(DATA FOR PROCESSING begins)
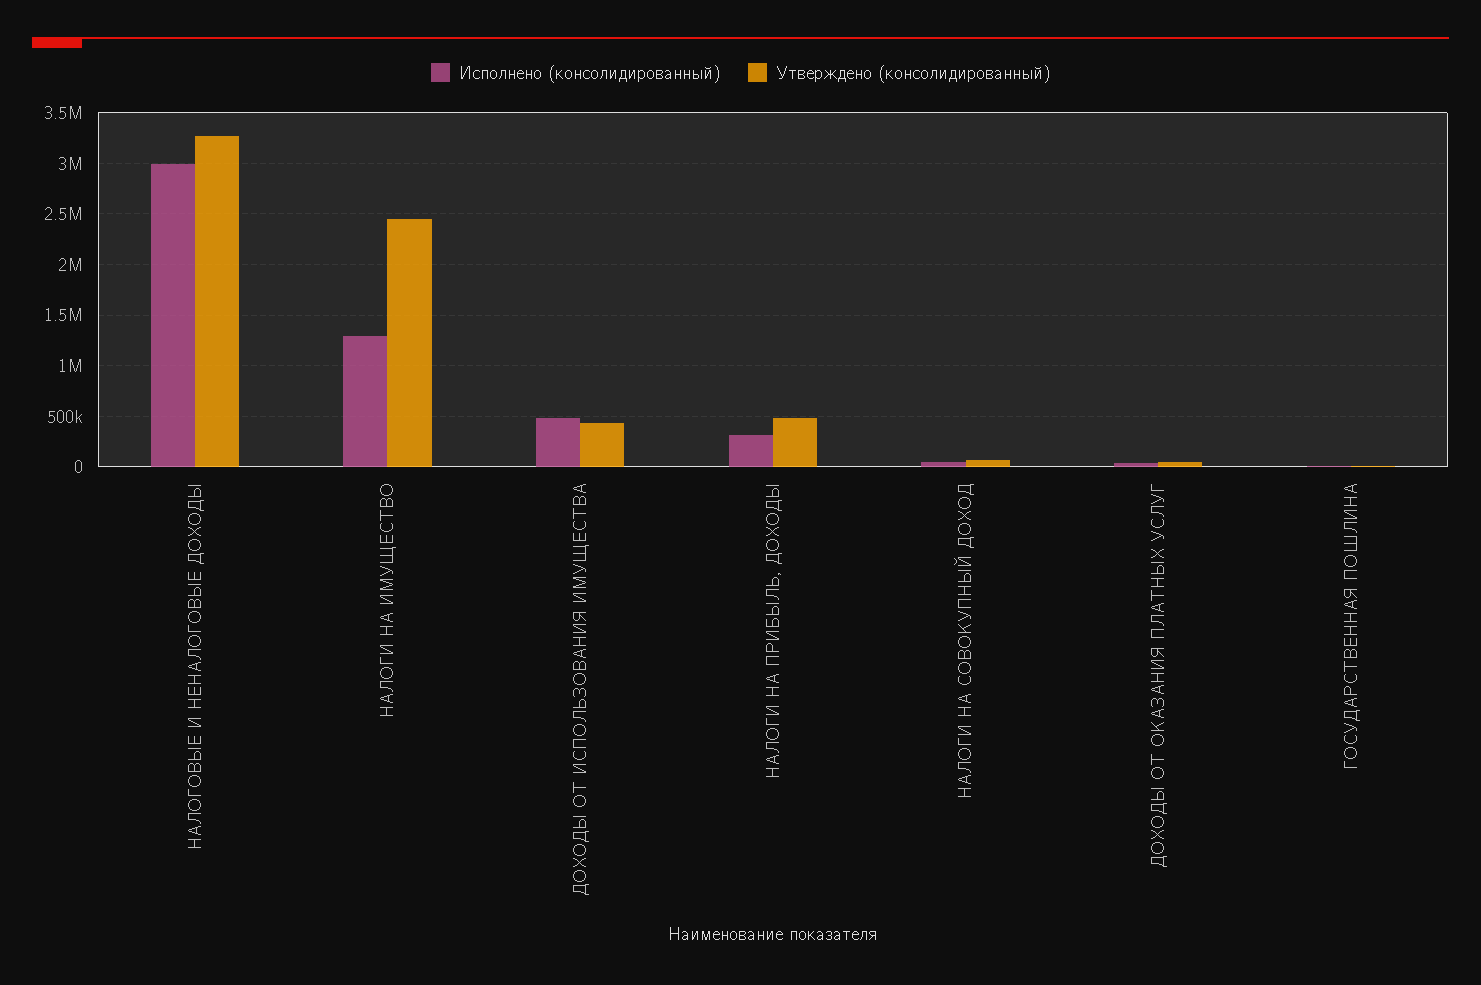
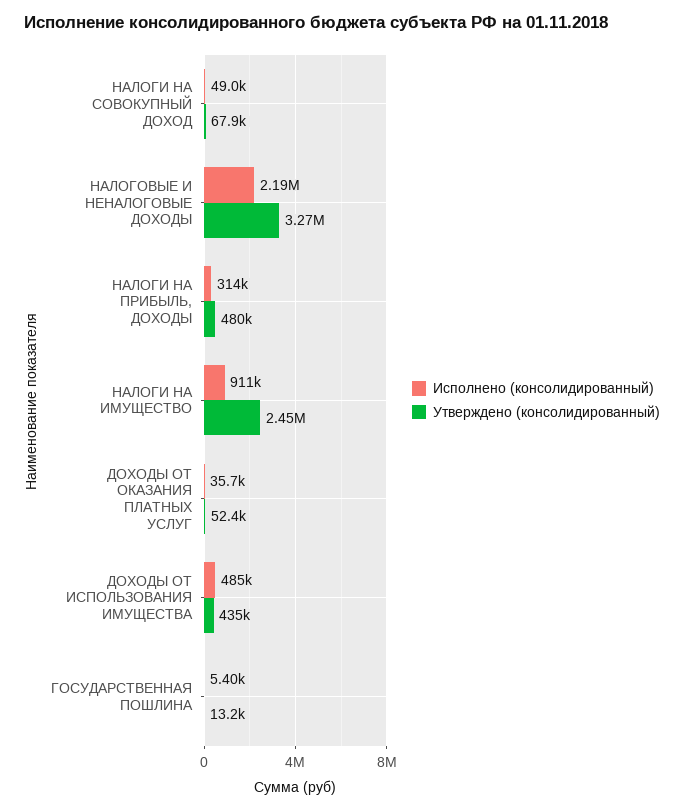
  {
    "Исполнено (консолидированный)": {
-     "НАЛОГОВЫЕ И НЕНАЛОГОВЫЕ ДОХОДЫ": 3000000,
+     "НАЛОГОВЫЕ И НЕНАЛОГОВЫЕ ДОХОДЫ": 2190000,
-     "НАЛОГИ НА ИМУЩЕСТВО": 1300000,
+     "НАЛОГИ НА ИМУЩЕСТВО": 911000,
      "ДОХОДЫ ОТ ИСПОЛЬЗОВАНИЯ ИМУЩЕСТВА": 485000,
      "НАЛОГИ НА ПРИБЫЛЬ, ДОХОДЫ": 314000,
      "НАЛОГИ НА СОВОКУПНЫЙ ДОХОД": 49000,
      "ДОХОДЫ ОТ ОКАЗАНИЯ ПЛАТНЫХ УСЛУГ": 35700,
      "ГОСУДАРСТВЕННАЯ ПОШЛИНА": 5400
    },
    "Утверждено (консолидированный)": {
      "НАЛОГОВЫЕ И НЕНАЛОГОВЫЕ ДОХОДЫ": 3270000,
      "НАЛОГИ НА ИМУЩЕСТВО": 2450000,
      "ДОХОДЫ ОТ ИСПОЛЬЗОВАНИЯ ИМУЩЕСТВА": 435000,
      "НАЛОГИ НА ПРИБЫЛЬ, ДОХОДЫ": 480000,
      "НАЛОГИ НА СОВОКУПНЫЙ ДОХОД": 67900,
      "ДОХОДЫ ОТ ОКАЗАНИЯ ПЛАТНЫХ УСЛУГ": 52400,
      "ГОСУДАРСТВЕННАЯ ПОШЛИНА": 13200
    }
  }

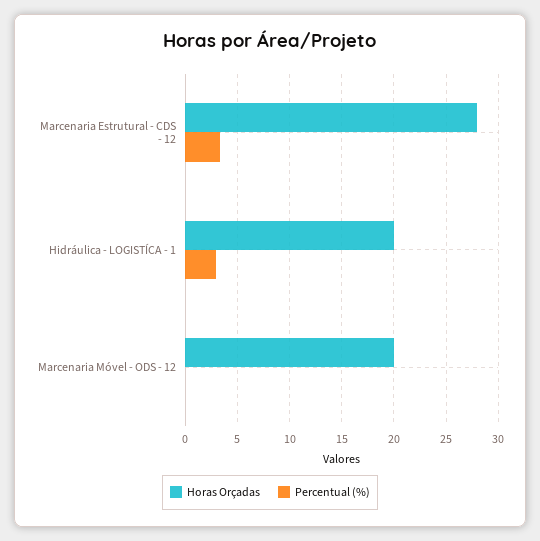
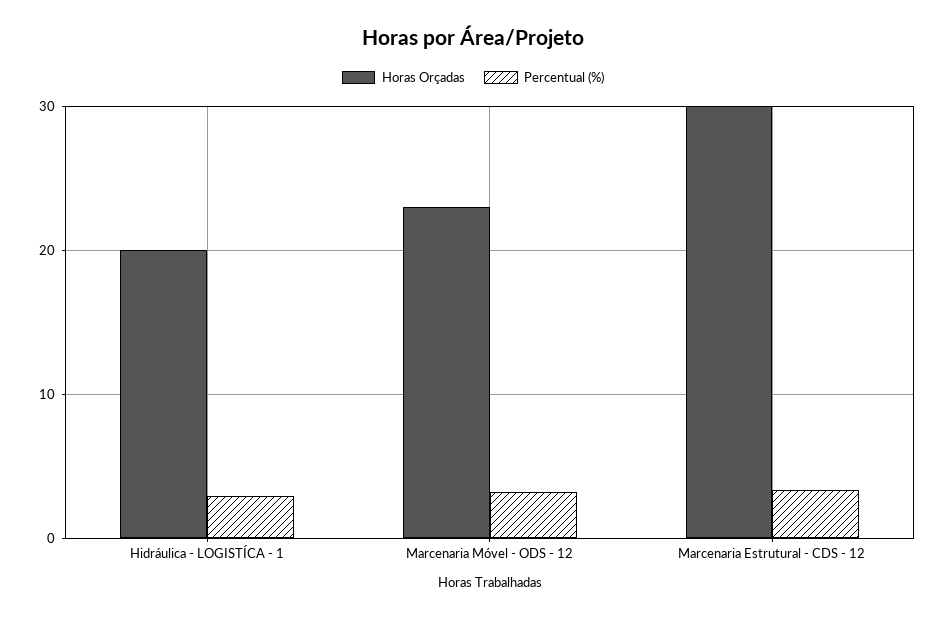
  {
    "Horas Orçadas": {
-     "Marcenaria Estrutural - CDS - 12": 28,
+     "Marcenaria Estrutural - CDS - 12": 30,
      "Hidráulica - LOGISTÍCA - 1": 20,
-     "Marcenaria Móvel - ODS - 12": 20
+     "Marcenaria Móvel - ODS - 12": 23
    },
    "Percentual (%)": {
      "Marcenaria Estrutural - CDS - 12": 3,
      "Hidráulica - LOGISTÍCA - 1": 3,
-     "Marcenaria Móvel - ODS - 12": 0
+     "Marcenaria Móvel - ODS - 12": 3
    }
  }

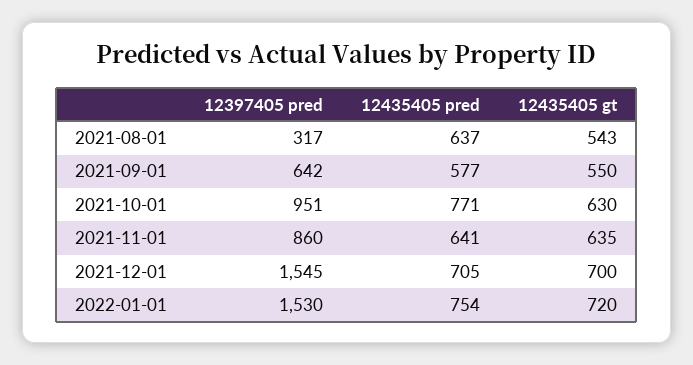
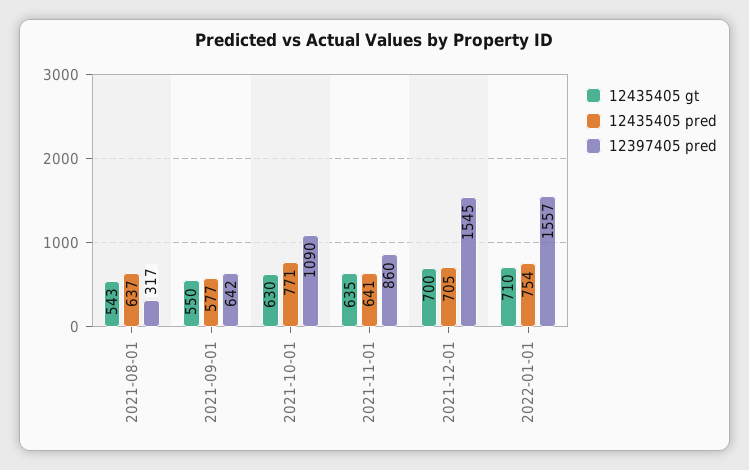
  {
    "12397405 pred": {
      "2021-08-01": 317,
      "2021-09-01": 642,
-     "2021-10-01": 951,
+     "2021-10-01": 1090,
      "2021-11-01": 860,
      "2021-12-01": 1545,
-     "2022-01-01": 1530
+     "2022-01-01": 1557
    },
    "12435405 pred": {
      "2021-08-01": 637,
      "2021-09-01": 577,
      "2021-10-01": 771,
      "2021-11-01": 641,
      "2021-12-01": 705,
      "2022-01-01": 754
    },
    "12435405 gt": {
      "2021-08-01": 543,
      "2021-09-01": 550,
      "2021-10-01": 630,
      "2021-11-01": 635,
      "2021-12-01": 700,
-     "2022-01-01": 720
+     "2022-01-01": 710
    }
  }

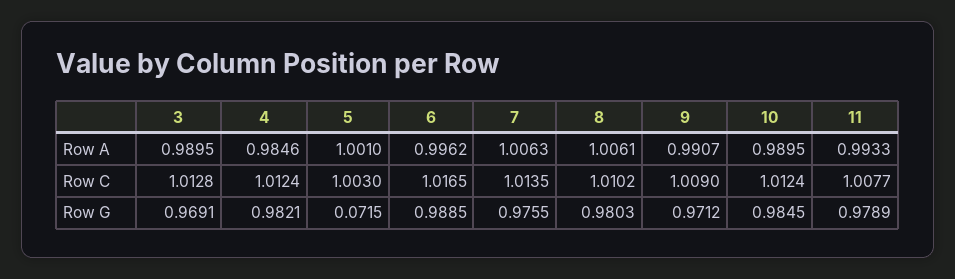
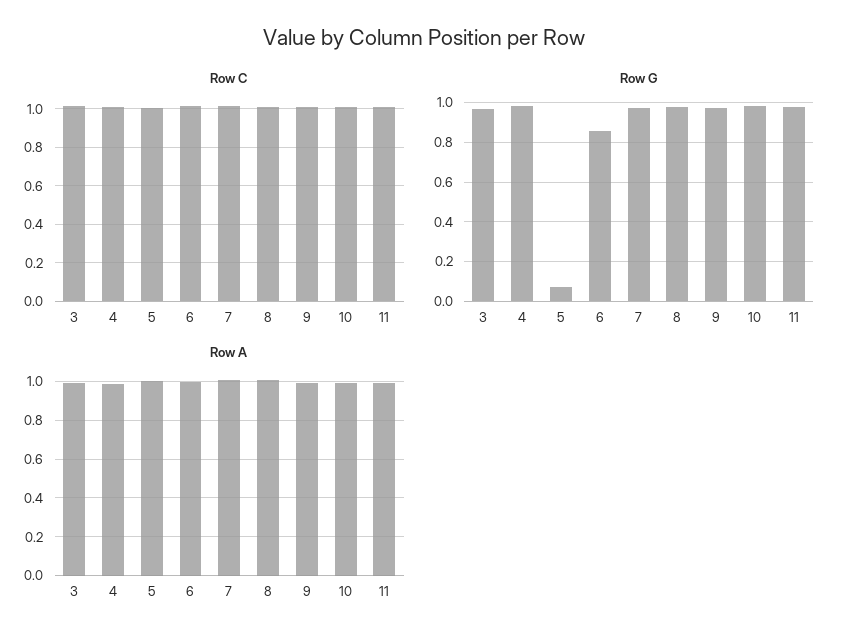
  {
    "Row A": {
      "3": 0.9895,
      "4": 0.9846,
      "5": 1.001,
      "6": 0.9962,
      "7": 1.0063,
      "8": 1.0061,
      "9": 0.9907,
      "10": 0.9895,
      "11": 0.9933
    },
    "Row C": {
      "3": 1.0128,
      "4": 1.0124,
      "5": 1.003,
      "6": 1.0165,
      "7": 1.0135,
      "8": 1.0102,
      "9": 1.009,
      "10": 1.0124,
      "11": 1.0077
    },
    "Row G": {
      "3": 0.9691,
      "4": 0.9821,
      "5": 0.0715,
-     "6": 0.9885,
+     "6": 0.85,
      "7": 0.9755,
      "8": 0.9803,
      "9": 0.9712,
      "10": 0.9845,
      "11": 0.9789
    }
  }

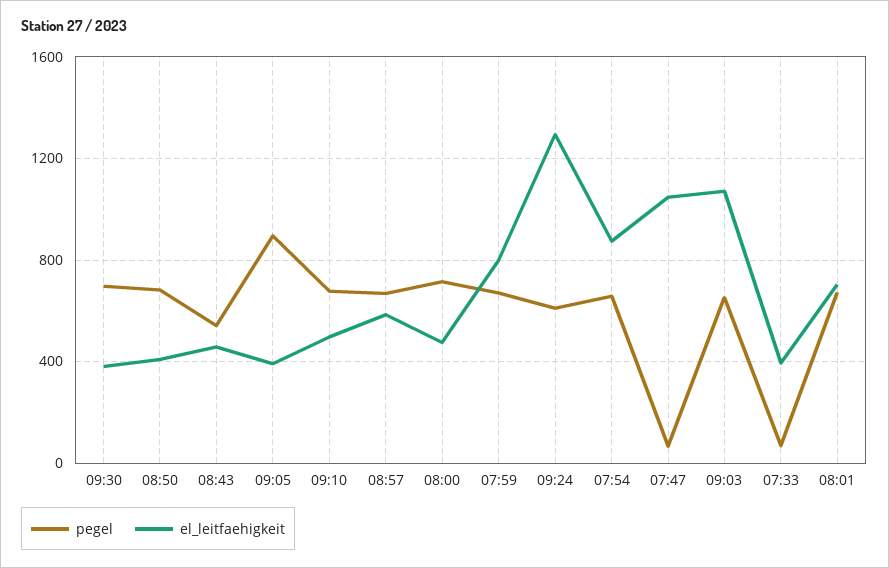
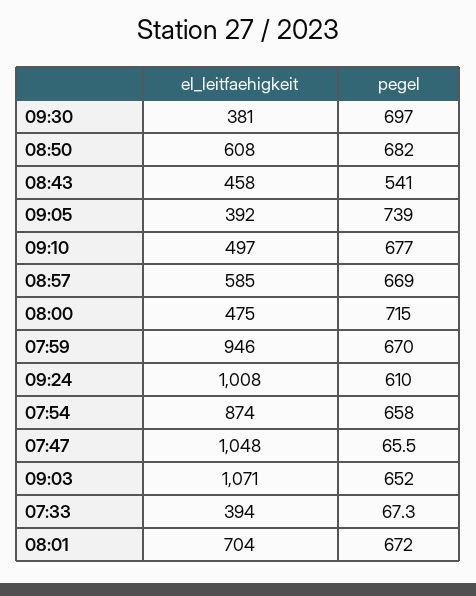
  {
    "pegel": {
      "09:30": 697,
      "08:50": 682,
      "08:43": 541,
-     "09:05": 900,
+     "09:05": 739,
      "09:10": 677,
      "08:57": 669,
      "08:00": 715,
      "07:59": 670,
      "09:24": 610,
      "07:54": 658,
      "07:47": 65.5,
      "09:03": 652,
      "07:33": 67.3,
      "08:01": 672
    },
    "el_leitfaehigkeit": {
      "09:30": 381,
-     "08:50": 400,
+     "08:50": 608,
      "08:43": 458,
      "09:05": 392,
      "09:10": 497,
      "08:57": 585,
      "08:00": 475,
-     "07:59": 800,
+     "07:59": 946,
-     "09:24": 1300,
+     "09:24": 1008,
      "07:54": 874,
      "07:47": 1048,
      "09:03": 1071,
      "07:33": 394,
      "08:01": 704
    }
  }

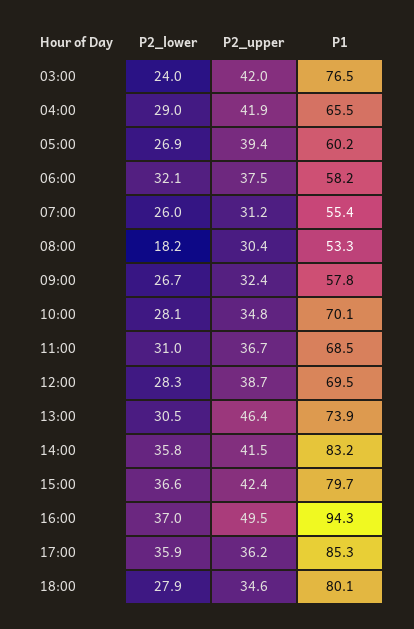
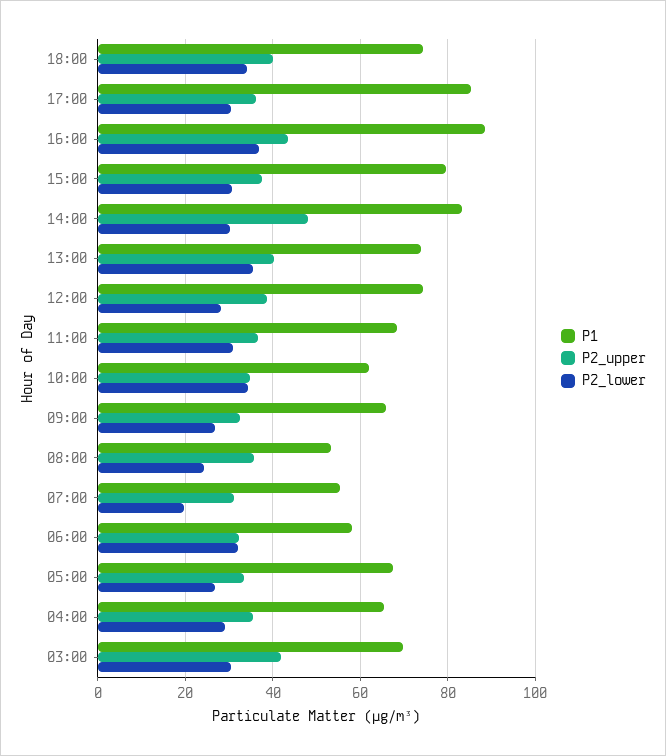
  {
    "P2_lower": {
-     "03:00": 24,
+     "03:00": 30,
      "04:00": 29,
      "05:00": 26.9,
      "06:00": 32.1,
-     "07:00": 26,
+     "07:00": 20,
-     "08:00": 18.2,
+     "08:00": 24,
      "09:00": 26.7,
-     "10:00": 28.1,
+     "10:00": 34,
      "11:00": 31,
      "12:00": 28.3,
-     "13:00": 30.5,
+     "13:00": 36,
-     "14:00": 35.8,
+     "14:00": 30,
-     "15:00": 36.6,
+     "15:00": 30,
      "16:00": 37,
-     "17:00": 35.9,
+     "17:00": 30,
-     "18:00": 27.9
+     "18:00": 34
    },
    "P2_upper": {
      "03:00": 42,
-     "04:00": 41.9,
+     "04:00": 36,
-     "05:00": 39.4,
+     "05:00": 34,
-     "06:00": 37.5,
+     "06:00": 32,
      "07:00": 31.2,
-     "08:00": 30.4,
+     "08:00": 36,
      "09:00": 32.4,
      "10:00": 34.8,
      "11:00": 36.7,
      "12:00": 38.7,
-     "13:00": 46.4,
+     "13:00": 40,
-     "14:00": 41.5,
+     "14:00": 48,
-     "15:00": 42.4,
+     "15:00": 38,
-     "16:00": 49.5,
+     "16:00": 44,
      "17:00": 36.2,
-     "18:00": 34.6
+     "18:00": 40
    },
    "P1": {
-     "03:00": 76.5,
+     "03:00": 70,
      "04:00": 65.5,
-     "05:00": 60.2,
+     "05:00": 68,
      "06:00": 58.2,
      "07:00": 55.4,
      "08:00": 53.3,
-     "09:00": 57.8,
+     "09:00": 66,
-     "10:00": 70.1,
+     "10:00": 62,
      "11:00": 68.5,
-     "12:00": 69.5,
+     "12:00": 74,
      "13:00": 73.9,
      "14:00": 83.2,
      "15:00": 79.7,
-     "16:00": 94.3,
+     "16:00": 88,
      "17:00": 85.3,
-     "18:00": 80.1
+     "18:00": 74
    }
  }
(DATA FOR PROCESSING ends)
Filter the records above, keeping each line that contains the word "ГОСУДАРСТВЕННАЯ".

      "ГОСУДАРСТВЕННАЯ ПОШЛИНА": 5400
      "ГОСУДАРСТВЕННАЯ ПОШЛИНА": 13200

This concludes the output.